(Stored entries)

################

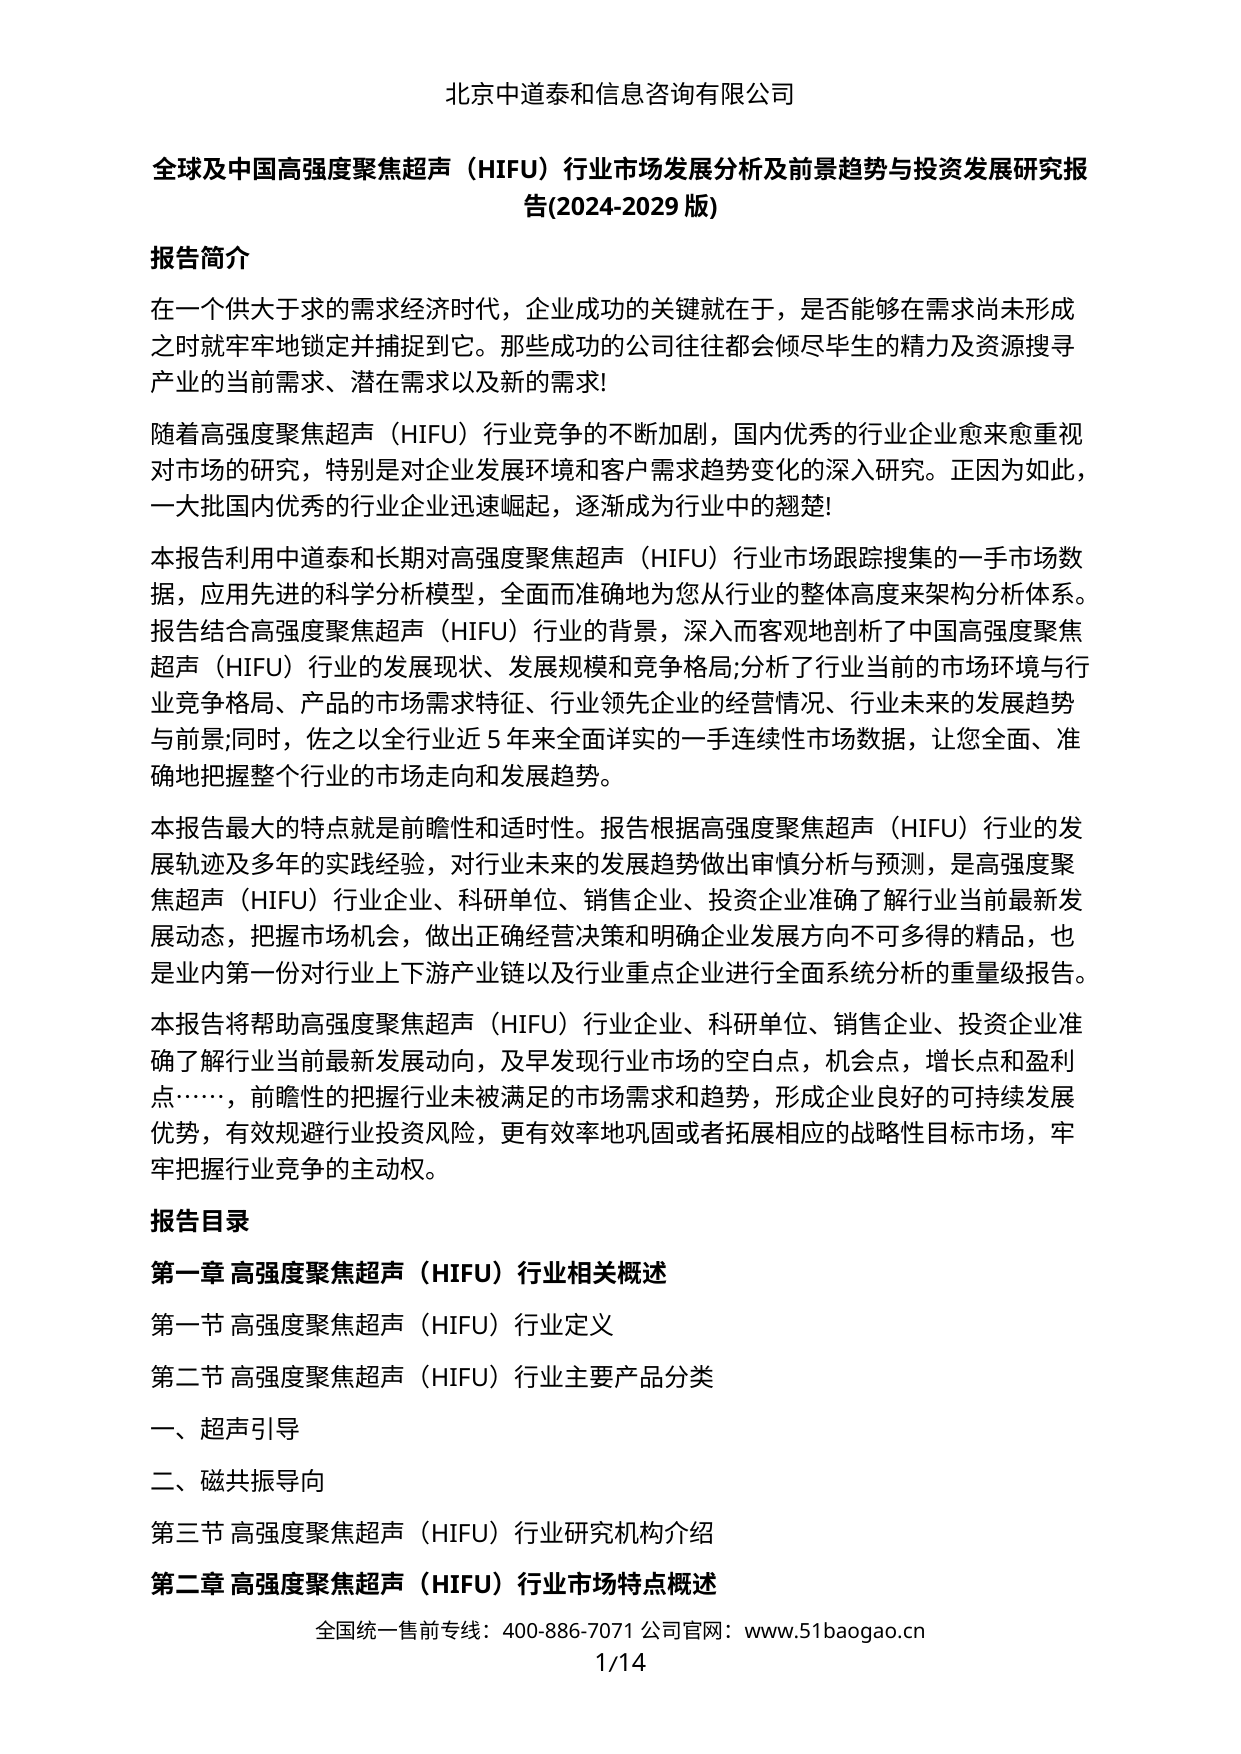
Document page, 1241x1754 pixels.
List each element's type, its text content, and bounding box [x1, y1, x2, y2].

text 本报告将帮助高强度聚焦超声（HIFU）行业企业、科研单位、销售企业、投资企业准确了解行业当前最新发展动向，及早发现行业市场的空白点，机会点，增长点和盈利点……，前瞻性的把握行业未被满足的市场需求和趋势，形成企业良好的可持续发展优势，有效规避行业投资风险，更有效率地巩固或者拓展相应的战略性目标市场，牢牢把握行业竞争的主动权。 [150, 1005, 1090, 1186]
text 报告目录 [150, 1202, 1090, 1238]
text 随着高强度聚焦超声（HIFU）行业竞争的不断加剧，国内优秀的行业企业愈来愈重视对市场的研究，特别是对企业发展环境和客户需求趋势变化的深入研究。正因为如此，一大批国内优秀的行业企业迅速崛起，逐渐成为行业中的翘楚! [150, 414, 1090, 523]
text 报告简介 [150, 238, 1090, 274]
text 本报告利用中道泰和长期对高强度聚焦超声（HIFU）行业市场跟踪搜集的一手市场数据，应用先进的科学分析模型，全面而准确地为您从行业的整体高度来架构分析体系。报告结合高强度聚焦超声（HIFU）行业的背景，深入而客观地剖析了中国高强度聚焦超声（HIFU）行业的发展现状、发展规模和竞争格局;分析了行业当前的市场环境与行业竞争格局、产品的市场需求特征、行业领先企业的经营情况、行业未来的发展趋势与前景;同时，佐之以全行业近5年来全面详实的一手连续性市场数据，让您全面、准确地把握整个行业的市场走向和发展趋势。 [150, 539, 1090, 792]
text 本报告最大的特点就是前瞻性和适时性。报告根据高强度聚焦超声（HIFU）行业的发展轨迹及多年的实践经验，对行业未来的发展趋势做出审慎分析与预测，是高强度聚焦超声（HIFU）行业企业、科研单位、销售企业、投资企业准确了解行业当前最新发展动态，把握市场机会，做出正确经营决策和明确企业发展方向不可多得的精品，也是业内第一份对行业上下游产业链以及行业重点企业进行全面系统分析的重量级报告。 [150, 808, 1090, 989]
text 第三节 高强度聚焦超声（HIFU）行业研究机构介绍 [150, 1513, 1090, 1549]
text 全球及中国高强度聚焦超声（HIFU）行业市场发展分析及前景趋势与投资发展研究报告(2024-2029版) [150, 150, 1090, 222]
text 第一节 高强度聚焦超声（HIFU）行业定义 [150, 1306, 1090, 1342]
text 一、超声引导 [150, 1409, 1090, 1446]
text 第二章 高强度聚焦超声（HIFU）行业市场特点概述 [150, 1565, 1090, 1601]
text 二、磁共振导向 [150, 1461, 1090, 1497]
text 在一个供大于求的需求经济时代，企业成功的关键就在于，是否能够在需求尚未形成之时就牢牢地锁定并捕捉到它。那些成功的公司往往都会倾尽毕生的精力及资源搜寻产业的当前需求、潜在需求以及新的需求! [150, 290, 1090, 399]
text 第二节 高强度聚焦超声（HIFU）行业主要产品分类 [150, 1357, 1090, 1394]
text 第一章 高强度聚焦超声（HIFU）行业相关概述 [150, 1254, 1090, 1290]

################

* [Task brief]: Please say only the number of lines in the data that hold "销售企业".

* [Problem solution]: 2